*作業:*
「菊と刀」の読書感想を、最後の文の後から書き継いでください。
____ 本文
私は自分のことを「日本人的だな…」と思うことがよくあります。

主張が苦手だったり、周りの目を気にしすぎたり。大抵はネガティブな意味です。

私の両親は共働きで、ほとんど祖母に育てられました。

祖母は戦争を経験している人なので、まさにこの本が書かれたころの日本人だと思います。

70年以上前に書かれた本だけど、私はその時代の祖母に育てられているし、この本を読むことで、私が日本人的だな…とネガティブに考えてしまうことについて理解できるのでは?という思いから、この本「菊と刀」に興味を持ったので読んでみました。

読んでみて、70年以上前とは思えない、現在を生きる私にとっての「わかる!」があったのでまとめます。

日本人にとっての当たり前とは

日本人の行動を合理的に理解するために必要な、日本人にとっての当たり前。

その中で私がわかる、と感じた内容について3つ記載します。

相応しい振る舞いをせよ

日本人は、「つねに上下関係を基準にして自分たちの世界を秩序づける」「身の置きどころが階層に沿って区切られており、上の者も下の者も、おのおのの分を超えると必ず罰せられる」

私の職場では、今でも新人は新人らしく振る舞うことを期待され、先輩は先輩らしく振る舞うことを期待されてるように感じます。

「もう先輩なのだから、もう何年目なのだから」こんなふうな言葉が出てくる私の職場は、とても「日本人的な秩序」が残っているのかもしれません。

私自身も、会議などで「この発言を今私がすることはおかしいことかな」と気にしてしまうのはこれな気がします。

「この内容を」「この場で」「私が」発言するのは相応しいのか。

そんなことを気にしてしまうのは、私が「日本人」の習慣をしっかり身につけているということのよう。

恩は借金並みに重い

「恩とは、肩の荷、すなわち返すべき借である」

外国から見た日本人の恩とは、返さなければならない借金のようなもの。

恩は返さなければ、という感覚は日本人的なもののよう。
________
____ 提供情報
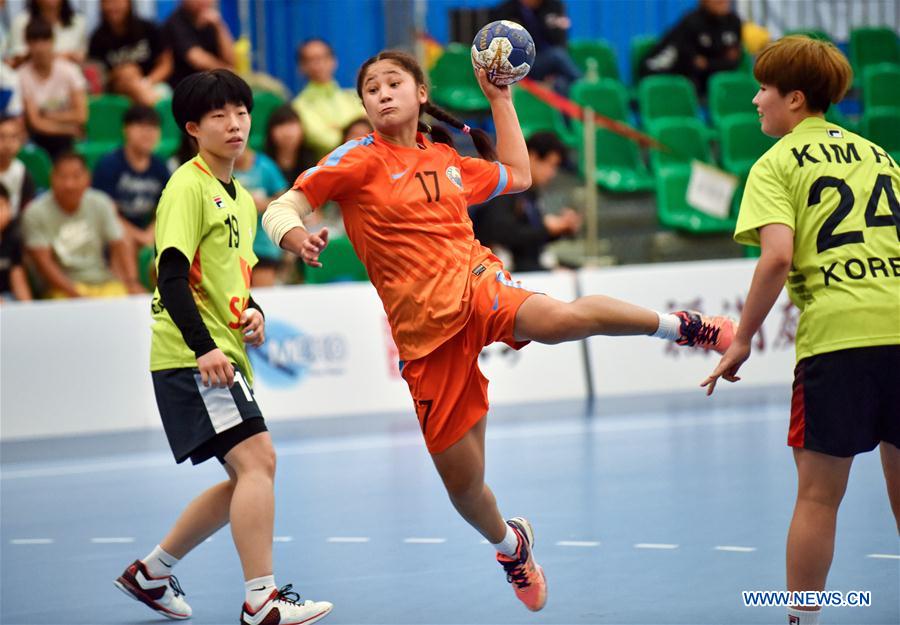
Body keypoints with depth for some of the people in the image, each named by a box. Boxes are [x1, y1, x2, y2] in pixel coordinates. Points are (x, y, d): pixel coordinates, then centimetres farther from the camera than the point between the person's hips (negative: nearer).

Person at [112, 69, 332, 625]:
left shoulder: (241, 198, 18)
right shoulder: (189, 187, -9)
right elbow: (172, 276, -18)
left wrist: (253, 312, 5)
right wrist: (203, 347, -28)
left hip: (224, 356, 10)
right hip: (191, 356, -10)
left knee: (249, 478, 12)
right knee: (258, 459, -19)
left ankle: (151, 572, 23)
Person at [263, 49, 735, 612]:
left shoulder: (448, 161, 14)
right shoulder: (359, 160, 1)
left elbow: (517, 176, 31)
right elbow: (282, 209, -4)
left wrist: (500, 97, 30)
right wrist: (294, 236, -27)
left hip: (474, 286, 1)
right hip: (425, 335, -1)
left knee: (559, 319, -36)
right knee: (461, 480, 1)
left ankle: (681, 326, -15)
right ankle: (510, 544, 35)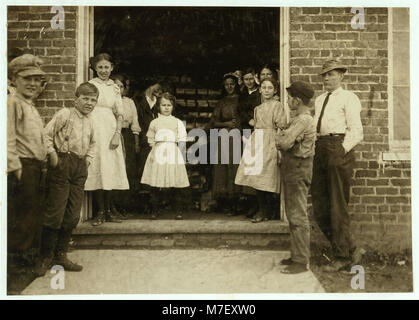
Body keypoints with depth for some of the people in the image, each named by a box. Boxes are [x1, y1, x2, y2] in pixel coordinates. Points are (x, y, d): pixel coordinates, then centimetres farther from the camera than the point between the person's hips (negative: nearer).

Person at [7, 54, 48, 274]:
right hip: (22, 167, -9)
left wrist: (42, 163, 17)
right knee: (20, 215, -4)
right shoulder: (12, 102, -9)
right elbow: (8, 138, -17)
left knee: (32, 212, 15)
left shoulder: (31, 107, 20)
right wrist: (16, 167, -21)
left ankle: (29, 255, 26)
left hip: (35, 167, 9)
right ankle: (13, 258, 9)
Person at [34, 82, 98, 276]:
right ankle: (46, 256, 7)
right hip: (63, 164, -7)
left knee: (73, 215, 8)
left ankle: (60, 255, 19)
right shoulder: (65, 114, -3)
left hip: (80, 168, 7)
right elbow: (46, 134, -8)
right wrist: (52, 154, -11)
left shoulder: (89, 122, 16)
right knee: (55, 212, -6)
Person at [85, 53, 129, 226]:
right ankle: (100, 212, 6)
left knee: (111, 169, 4)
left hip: (111, 130, 3)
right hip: (95, 130, -3)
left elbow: (120, 114, 10)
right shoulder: (90, 85, 3)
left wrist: (117, 134, -4)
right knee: (97, 169, -2)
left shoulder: (115, 88, 13)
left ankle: (108, 210, 14)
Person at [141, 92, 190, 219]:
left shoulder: (178, 122, 9)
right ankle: (155, 210, 9)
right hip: (158, 154, 1)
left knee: (176, 185, -2)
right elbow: (150, 140, 14)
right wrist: (154, 148, -1)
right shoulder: (154, 122, 12)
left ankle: (178, 211, 6)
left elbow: (182, 140, 5)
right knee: (156, 185, 0)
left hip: (173, 153, -1)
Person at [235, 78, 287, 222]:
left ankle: (267, 211, 3)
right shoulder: (258, 108, 20)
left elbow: (281, 127, -6)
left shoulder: (277, 105, 0)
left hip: (269, 143, -6)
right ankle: (262, 209, 10)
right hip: (257, 142, 6)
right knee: (257, 178, 3)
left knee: (266, 178, -8)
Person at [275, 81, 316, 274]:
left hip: (298, 170, -10)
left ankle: (302, 261, 1)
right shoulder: (300, 119, 17)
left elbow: (284, 143, -25)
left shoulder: (303, 120, -16)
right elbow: (284, 142, 17)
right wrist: (283, 139, -3)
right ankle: (297, 255, 25)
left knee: (298, 216, -6)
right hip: (292, 170, 10)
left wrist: (280, 137, -5)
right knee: (293, 215, 15)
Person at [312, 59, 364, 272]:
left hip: (339, 149, -7)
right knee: (319, 207, 8)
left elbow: (356, 132, -6)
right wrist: (313, 148, 6)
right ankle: (344, 245, 24)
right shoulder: (319, 100, 24)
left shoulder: (348, 98, 3)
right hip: (320, 149, 7)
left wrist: (342, 150, -17)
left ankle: (342, 257, 8)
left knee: (338, 206, -4)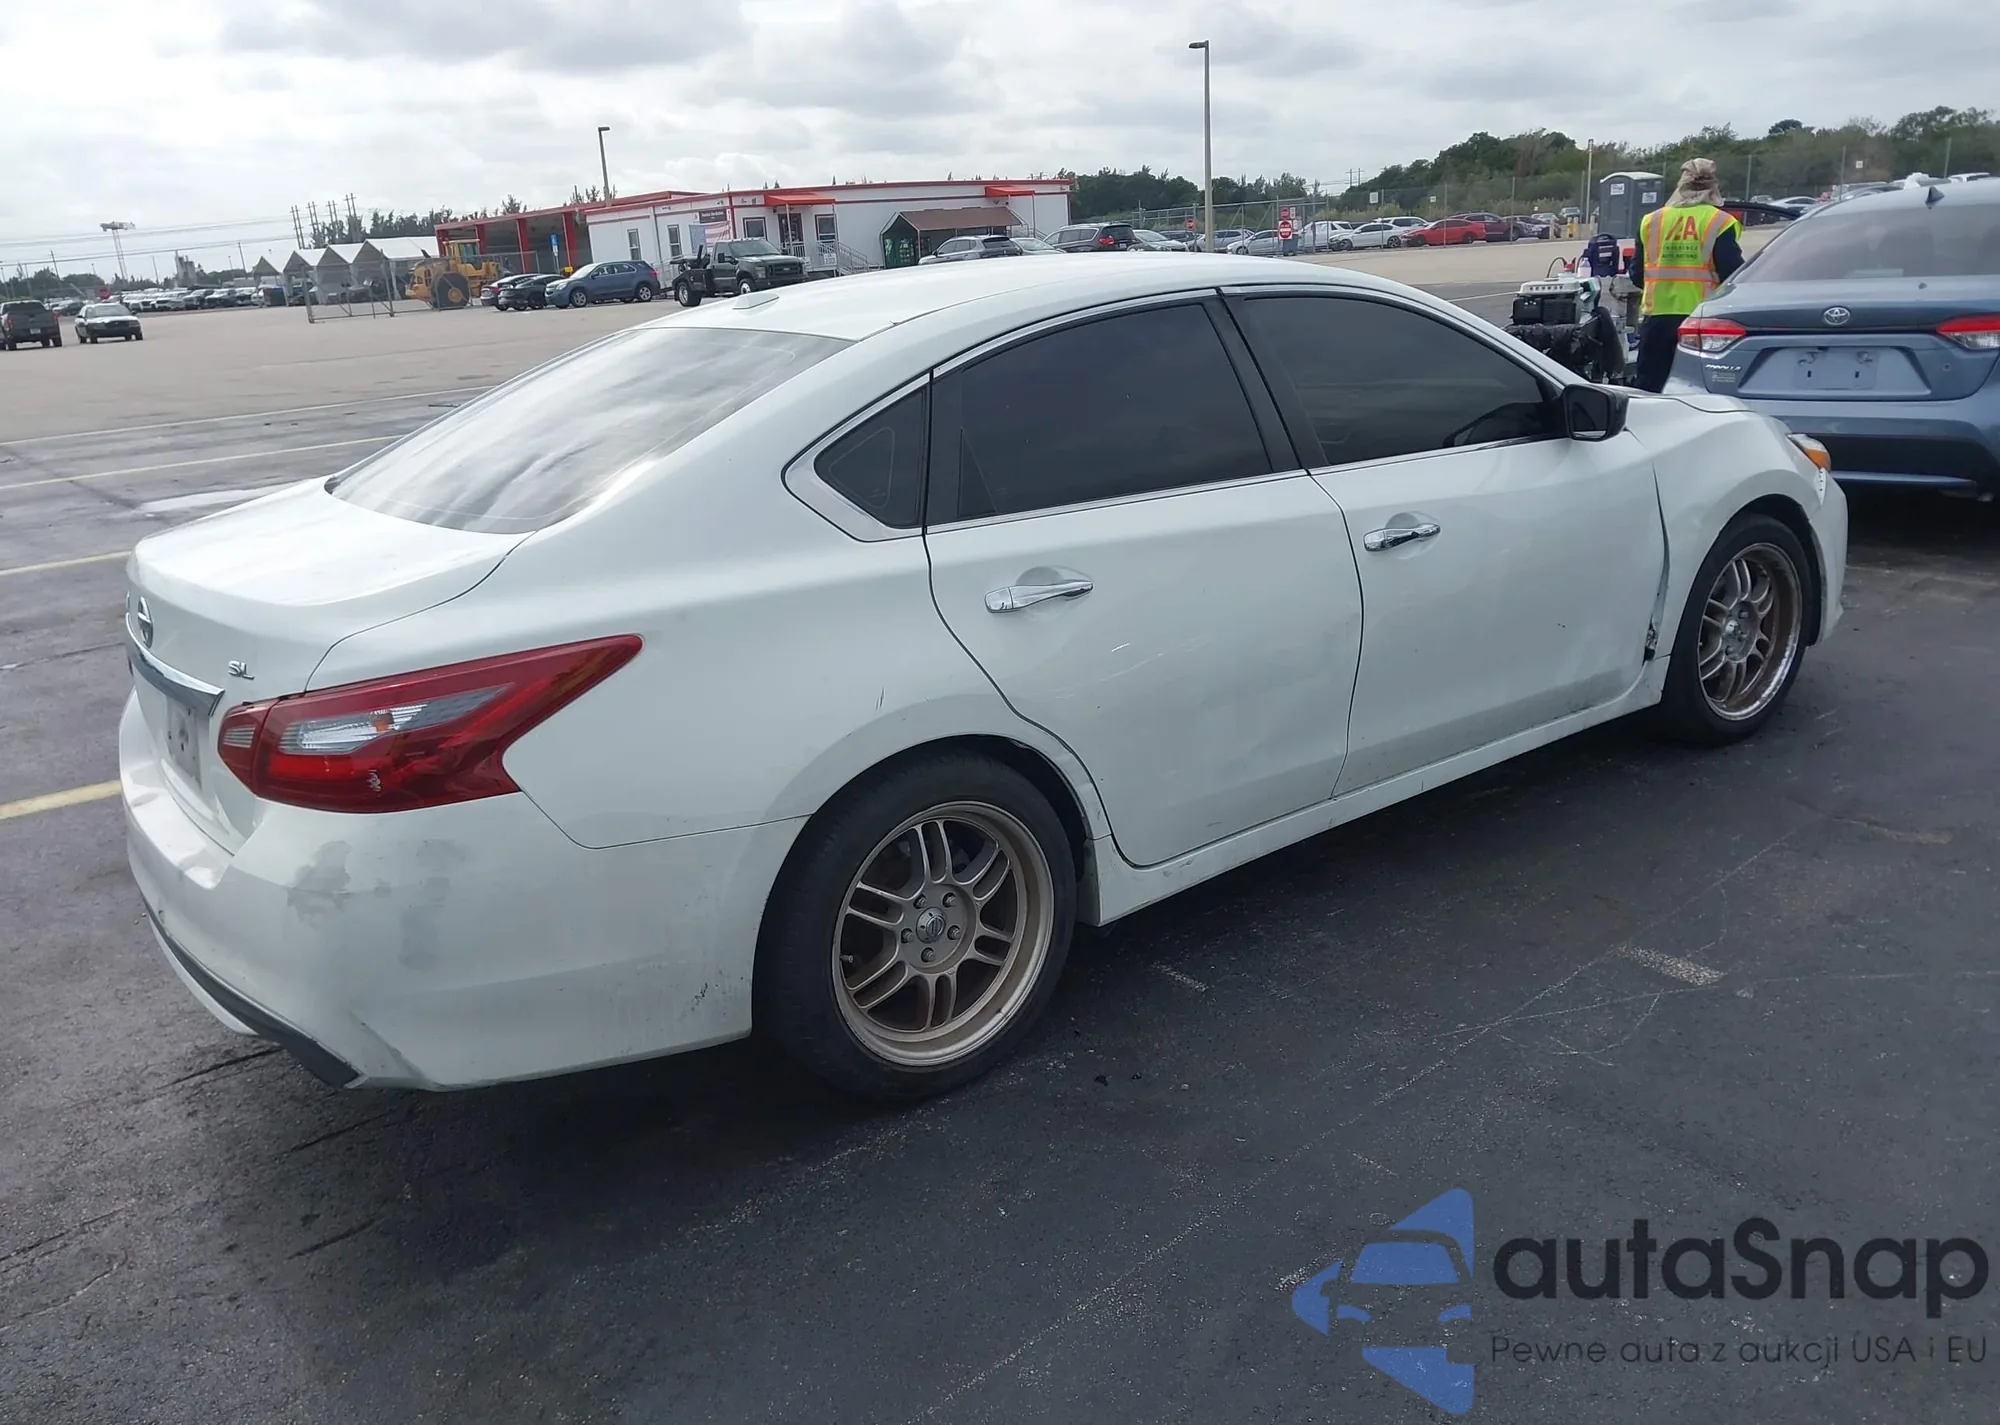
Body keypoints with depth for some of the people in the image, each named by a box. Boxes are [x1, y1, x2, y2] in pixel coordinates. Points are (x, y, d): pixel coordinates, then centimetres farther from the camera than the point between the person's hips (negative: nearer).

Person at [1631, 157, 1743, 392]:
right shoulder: (1719, 223, -3)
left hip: (1656, 316, 3)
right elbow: (1732, 276, -9)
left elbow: (1637, 274, 11)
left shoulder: (1651, 221, 7)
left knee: (1648, 388, 8)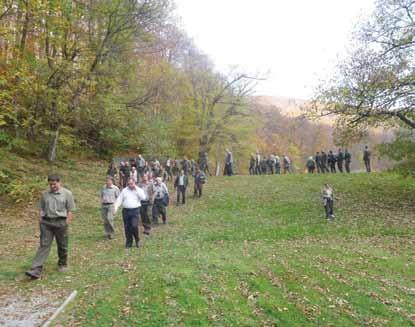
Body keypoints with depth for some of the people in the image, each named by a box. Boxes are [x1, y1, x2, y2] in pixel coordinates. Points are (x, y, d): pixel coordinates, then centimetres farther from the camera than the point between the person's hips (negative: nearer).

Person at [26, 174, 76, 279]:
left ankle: (62, 265, 29)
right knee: (44, 245, -4)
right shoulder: (45, 194, 9)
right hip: (46, 222, 2)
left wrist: (67, 223, -8)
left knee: (62, 246, 9)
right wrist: (40, 221, 5)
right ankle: (36, 270, -9)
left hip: (60, 222, -2)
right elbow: (41, 208, 14)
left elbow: (70, 210, -2)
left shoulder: (67, 193, -1)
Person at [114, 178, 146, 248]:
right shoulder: (124, 191, 11)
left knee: (134, 226, -15)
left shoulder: (139, 190, 5)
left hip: (135, 210, -3)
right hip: (126, 210, 3)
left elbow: (143, 197, -13)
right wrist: (116, 207, -9)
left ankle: (137, 240, 9)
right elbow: (119, 199, 7)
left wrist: (136, 189, -11)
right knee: (127, 228, 5)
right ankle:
________
*結果:*
恥を絶対かきたくない

「日本人は失敗が恥となるような場を設けないように努める。日本人は汚名をすすぐという義務にかくも力点を置いているが、それゆえに実際の生活では、出来るだけ侮辱を感じなくてもすむように事を運ぶ。」

悪口を言われたり、嘲笑されたり、侮られたり、軽んじられたりすると屈辱を受け、恥を書かされたと確信し、日本人は報復することが美徳となるそう。

失敗しても知られなければ恥をかかなくてすむ。だから成功が確実になるまではみんなに内緒にするってよくあるような。私も失敗して恥をかいたらどうしよう、みんなになんて思われるかな、をすぐ気にしてしまいます。

私は日本レンズをしっかりかけている

著者が日本において当然のこと、当たり前のこととみなされている習慣として述べた内容について、私の感想は「ほとんどわかる」でした。

著者は「ある国の人々が現実を見つめる際に使うレンズは、他の国民が使うレンズと同じではない」と言っています。他の国で育った人はその国のレンズを通して世界を見る。

私は日本で生まれ育った日本人で、無意識に日本人としての「レンズ」をかけて世界を見ている。

そして日本人がかけているレンズは応分の場、恥、恩など。

「私めっちゃ日本レンズかけている!」という事に気がつくことができました。

レンズならかけていると気づければはずす事もできる!?

日本で暮らす中で、日本レンズが役に立つことはもちろんたくさんあって、みんなの当たり前が一緒だから心地よいことはたくさんあります。またこの本が書かれたのは、70年以上前なので、日本人レンズの内容も変わっているかもしれません。

でも「自分がレンズをかけていること」を知っていると、もっと楽に生きやすくなるのでは?と感じました。

以前「繊細さんの本」を読んだとき、繊細さんが普通に感じる感覚が、非繊細さんには「ない」ということを知りました。

これも同じで、日本レンズがある人が普通だと感じる感覚が、日本レンズをかけていない人には「ない」。

こういうふうに考えるのは応分の場(分相応)レンズのせいでは?失敗して恥をかきたくないと感じるのは恥レンズのせいでは?日本レンズをみんながかけていても、自分にとってないほうが楽な時にはそっと外す。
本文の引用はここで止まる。